#### DATA TO PROCESS ####
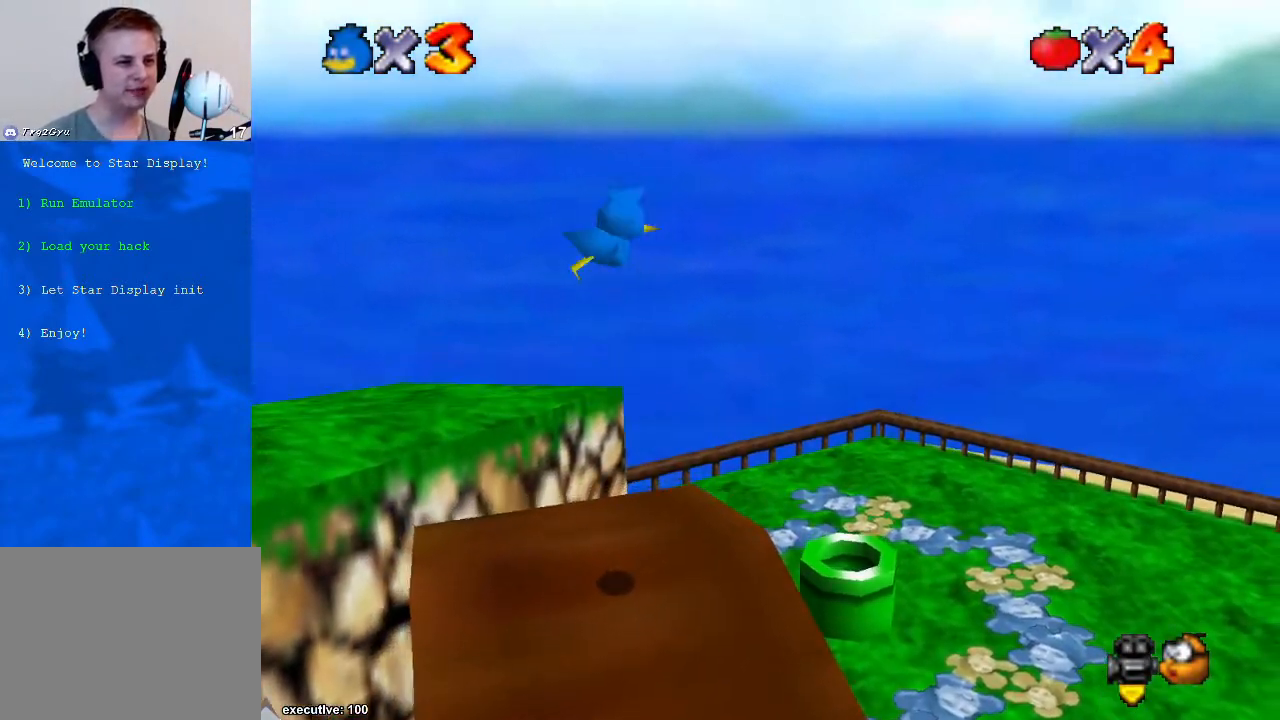
{"buttons": [], "left_stick": "center", "right_stick": "center", "events": [[67, "left_stick", "up-right"], [67, "right_stick", "right"], [233, "right_stick", "center"], [333, "left_stick", "center"], [400, "right_stick", "right"], [500, "right_stick", "center"]]}
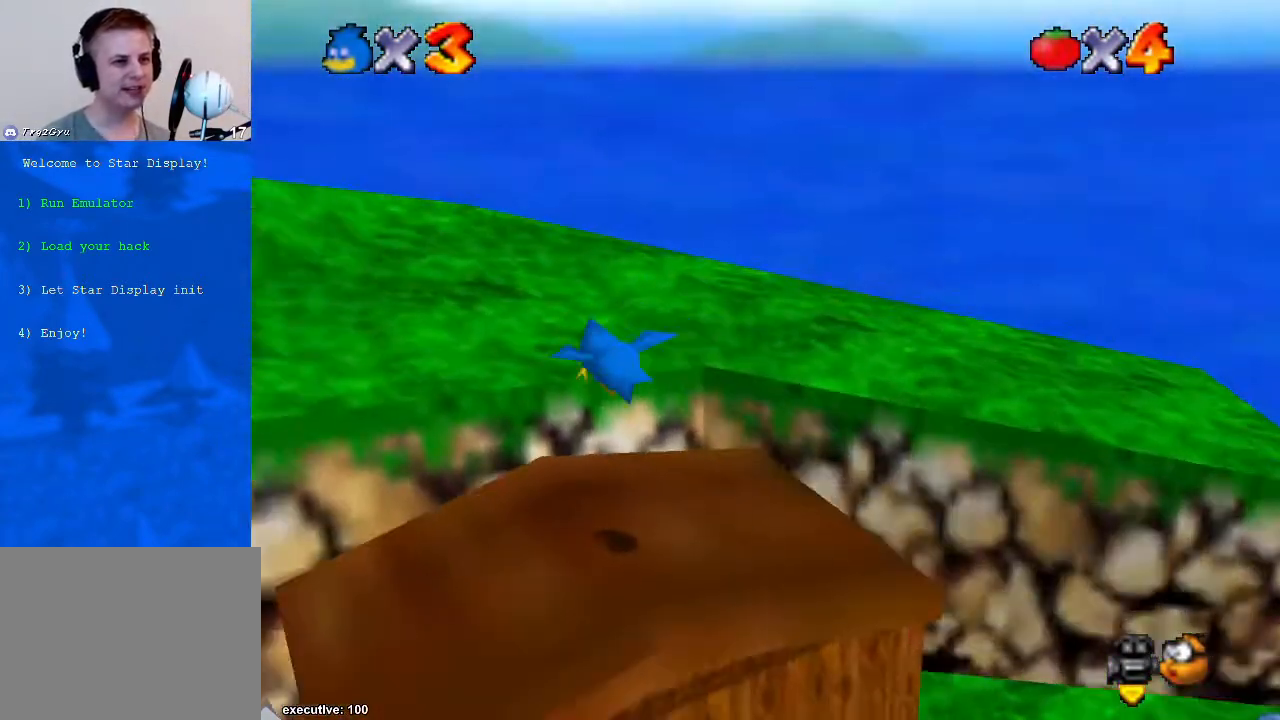
{"buttons": [], "left_stick": "center", "right_stick": "center", "events": []}
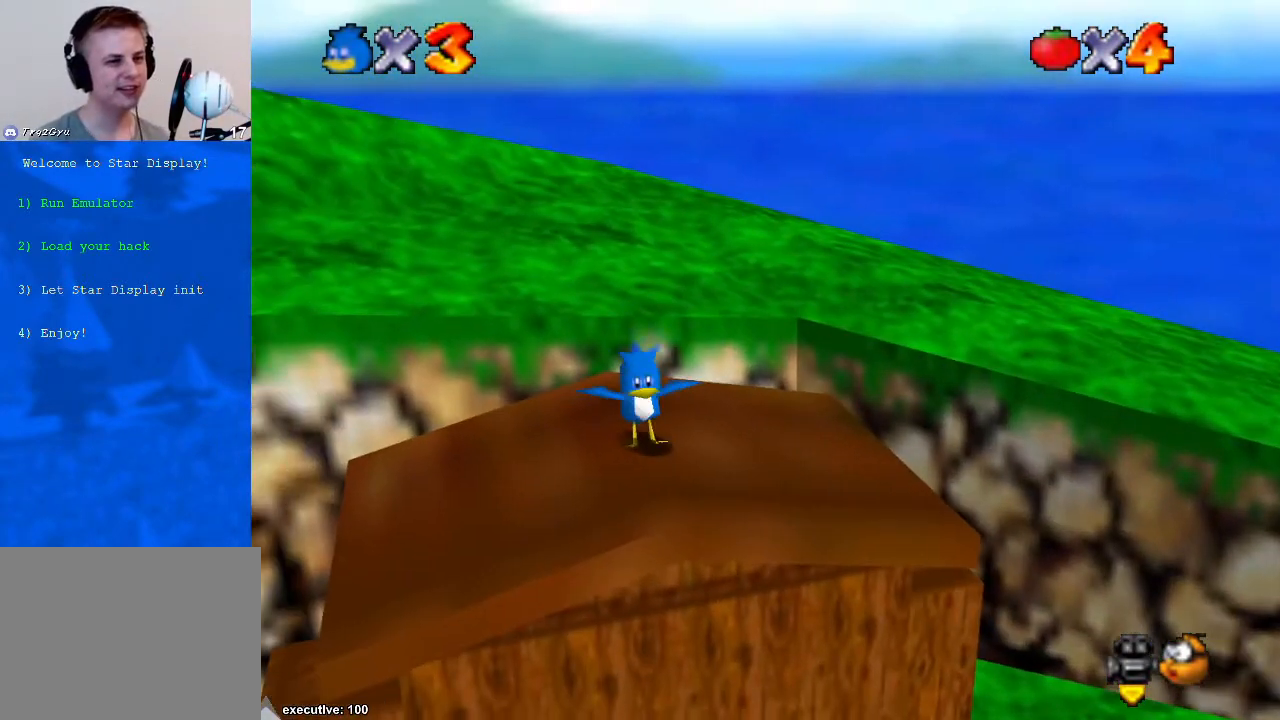
{"buttons": [], "left_stick": "center", "right_stick": "right", "events": [[333, "left_stick", "left"], [400, "left_stick", "center"], [400, "right_stick", "right"]]}
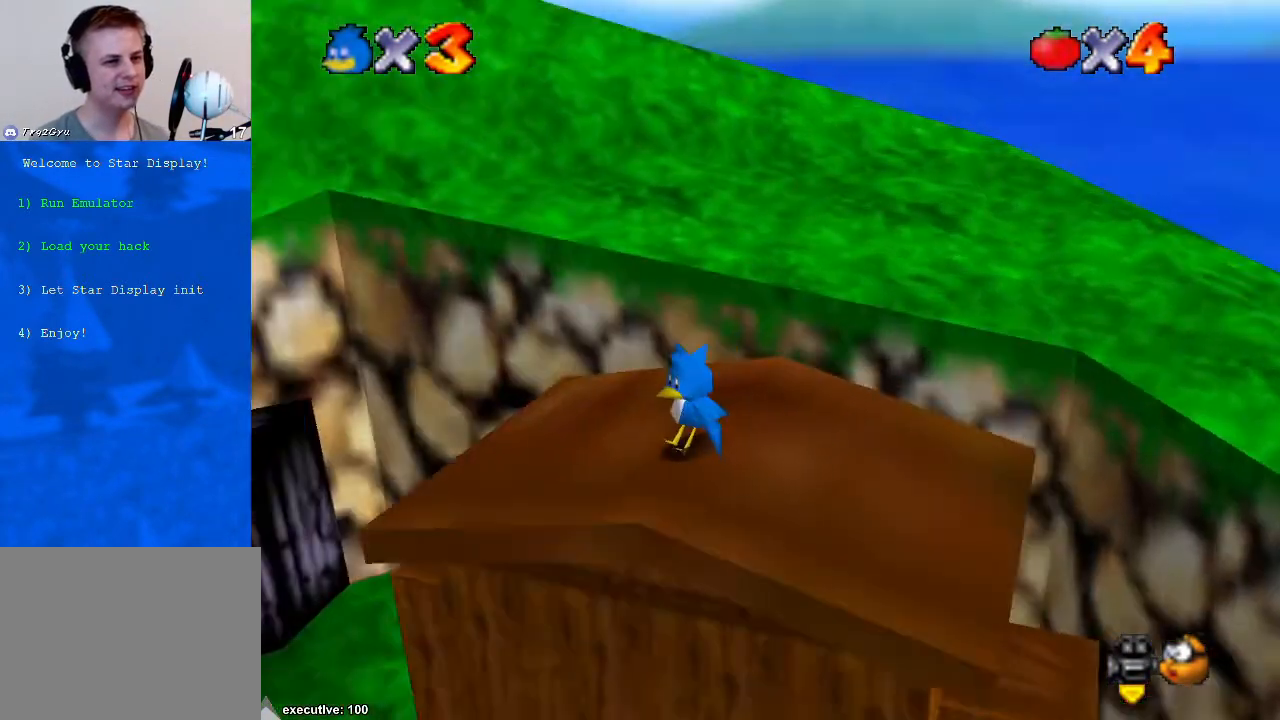
{"buttons": [], "left_stick": "down", "right_stick": "center", "events": [[33, "right_stick", "center"], [333, "R1", "down"], [367, "A", "down"], [433, "A", "up"], [433, "R1", "up"], [467, "left_stick", "down"]]}
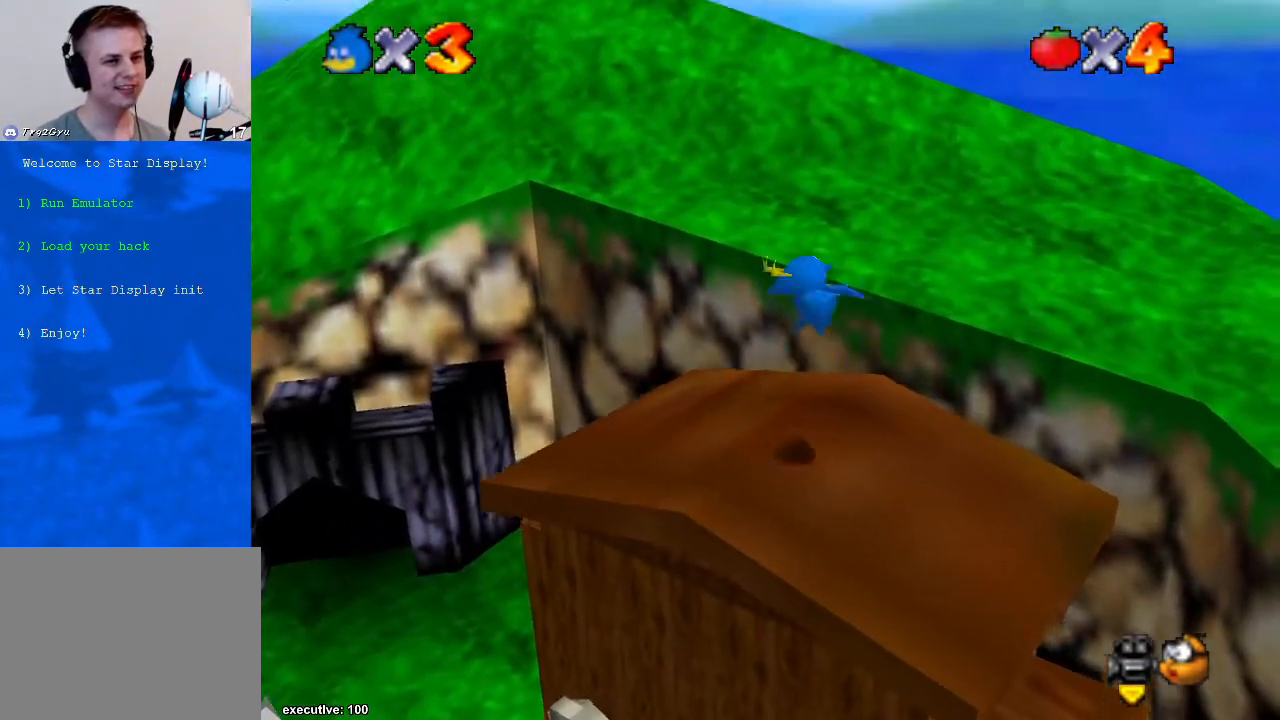
{"buttons": [], "left_stick": "center", "right_stick": "right", "events": [[133, "left_stick", "left"], [500, "left_stick", "center"], [500, "right_stick", "right"]]}
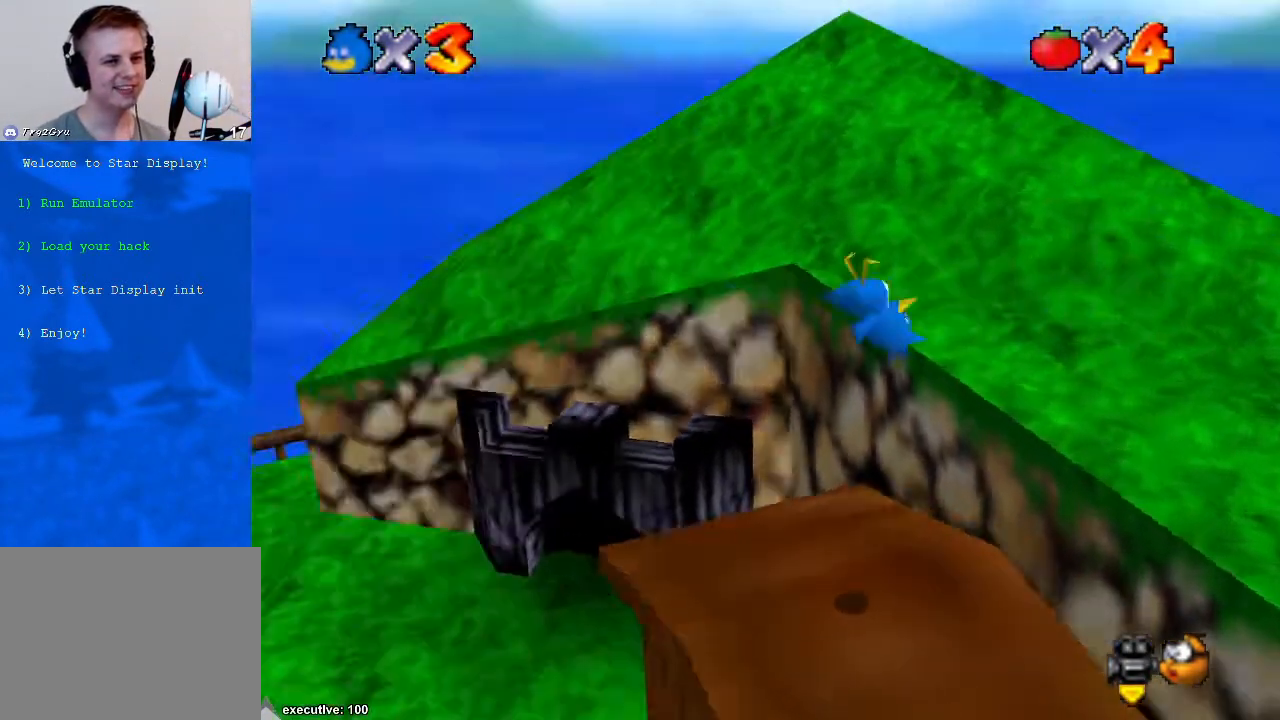
{"buttons": [], "left_stick": "center", "right_stick": "center", "events": [[133, "right_stick", "center"]]}
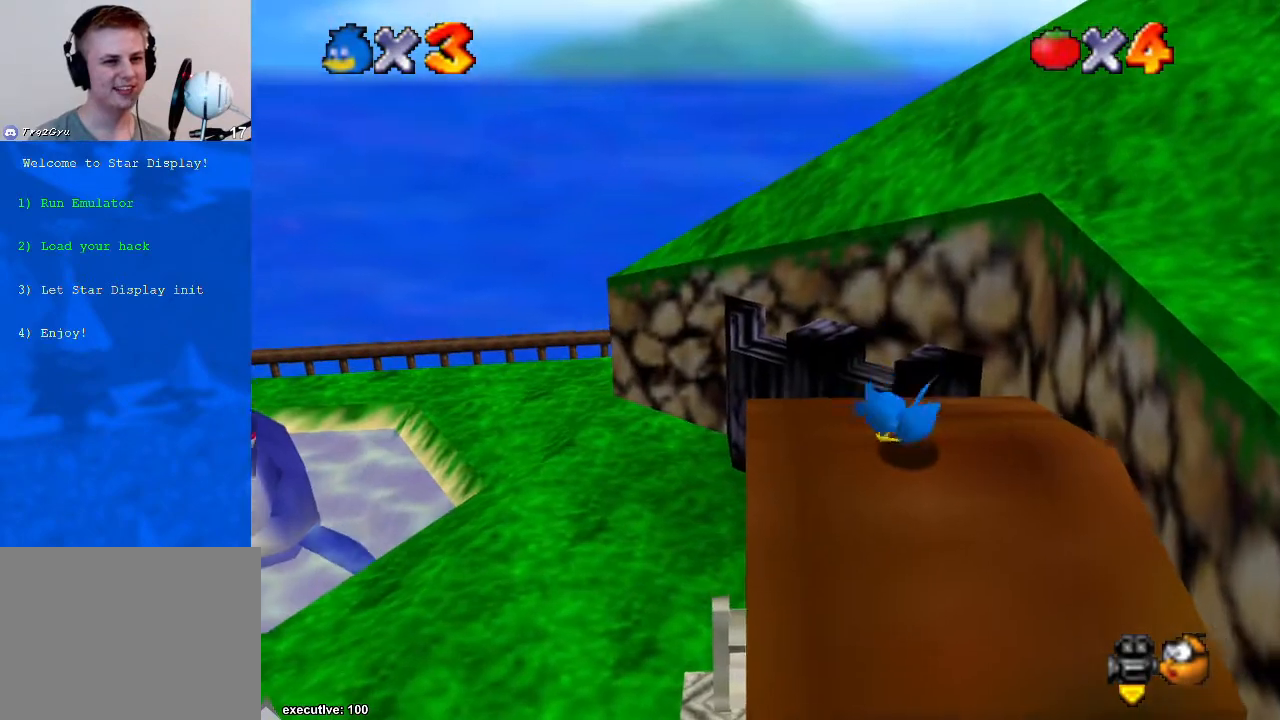
{"buttons": [], "left_stick": "center", "right_stick": "center", "events": []}
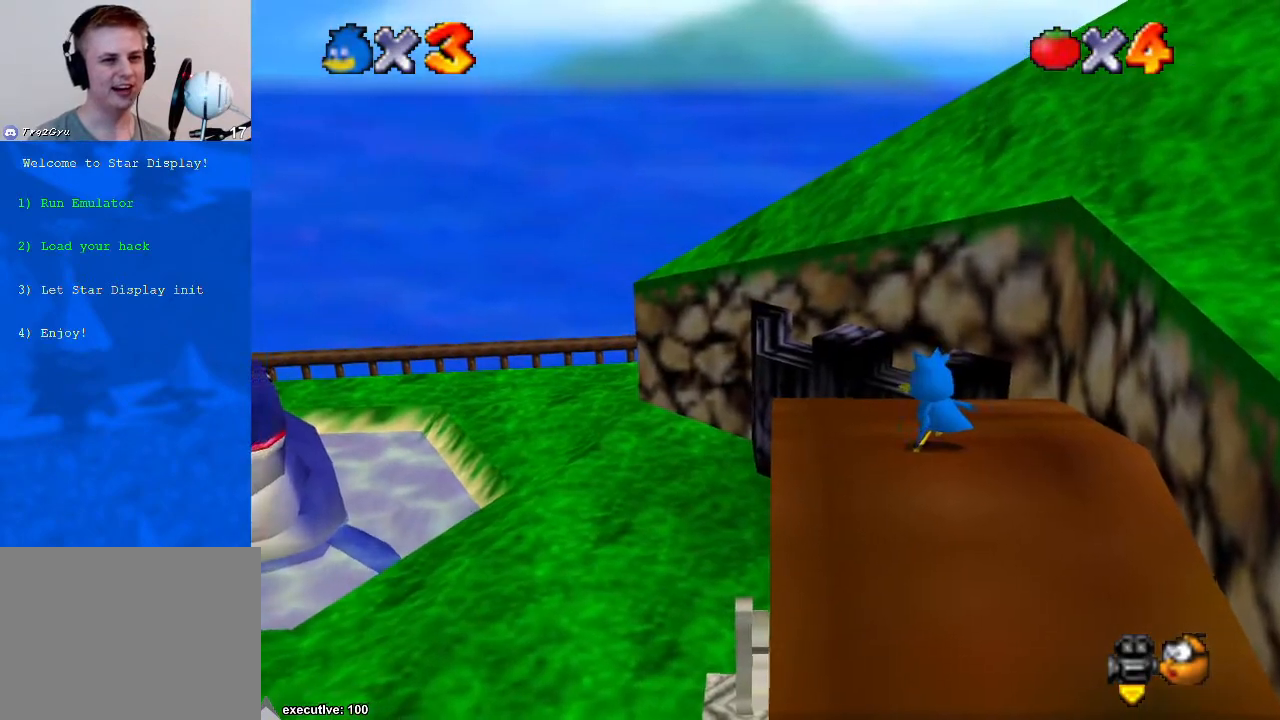
{"buttons": [], "left_stick": "up-right", "right_stick": "center", "events": [[133, "right_stick", "right"], [267, "right_stick", "center"], [433, "left_stick", "up-right"]]}
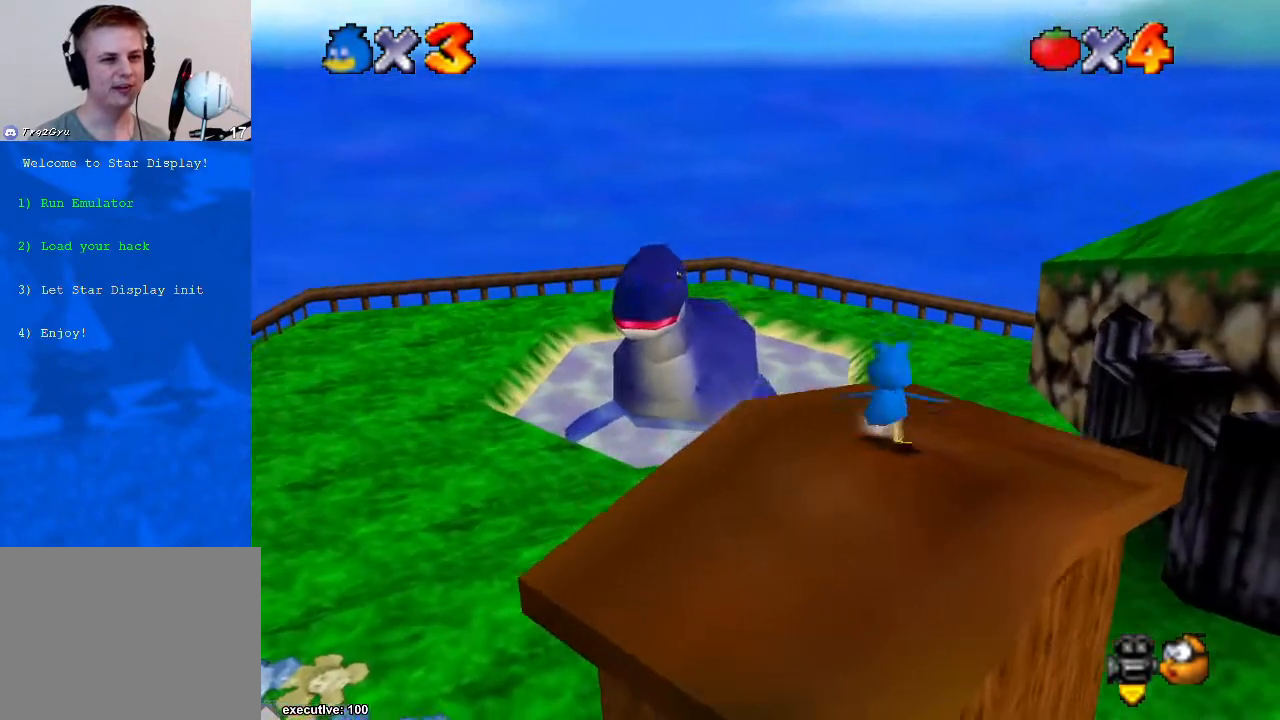
{"buttons": [], "left_stick": "up", "right_stick": "center", "events": [[67, "left_stick", "up"]]}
####
• [TASK TO CARRY OUT]:
Strip out the pictures and quote the remaining data word for word.

• [RESPONSE]:
{"buttons": [], "left_stick": "center", "right_stick": "center", "events": [[67, "left_stick", "up-right"], [67, "right_stick", "right"], [233, "right_stick", "center"], [333, "left_stick", "center"], [400, "right_stick", "right"], [500, "right_stick", "center"]]}
{"buttons": [], "left_stick": "center", "right_stick": "center", "events": []}
{"buttons": [], "left_stick": "center", "right_stick": "right", "events": [[333, "left_stick", "left"], [400, "left_stick", "center"], [400, "right_stick", "right"]]}
{"buttons": [], "left_stick": "down", "right_stick": "center", "events": [[33, "right_stick", "center"], [333, "R1", "down"], [367, "A", "down"], [433, "A", "up"], [433, "R1", "up"], [467, "left_stick", "down"]]}
{"buttons": [], "left_stick": "center", "right_stick": "right", "events": [[133, "left_stick", "left"], [500, "left_stick", "center"], [500, "right_stick", "right"]]}
{"buttons": [], "left_stick": "center", "right_stick": "center", "events": [[133, "right_stick", "center"]]}
{"buttons": [], "left_stick": "center", "right_stick": "center", "events": []}
{"buttons": [], "left_stick": "up-right", "right_stick": "center", "events": [[133, "right_stick", "right"], [267, "right_stick", "center"], [433, "left_stick", "up-right"]]}
{"buttons": [], "left_stick": "up", "right_stick": "center", "events": [[67, "left_stick", "up"]]}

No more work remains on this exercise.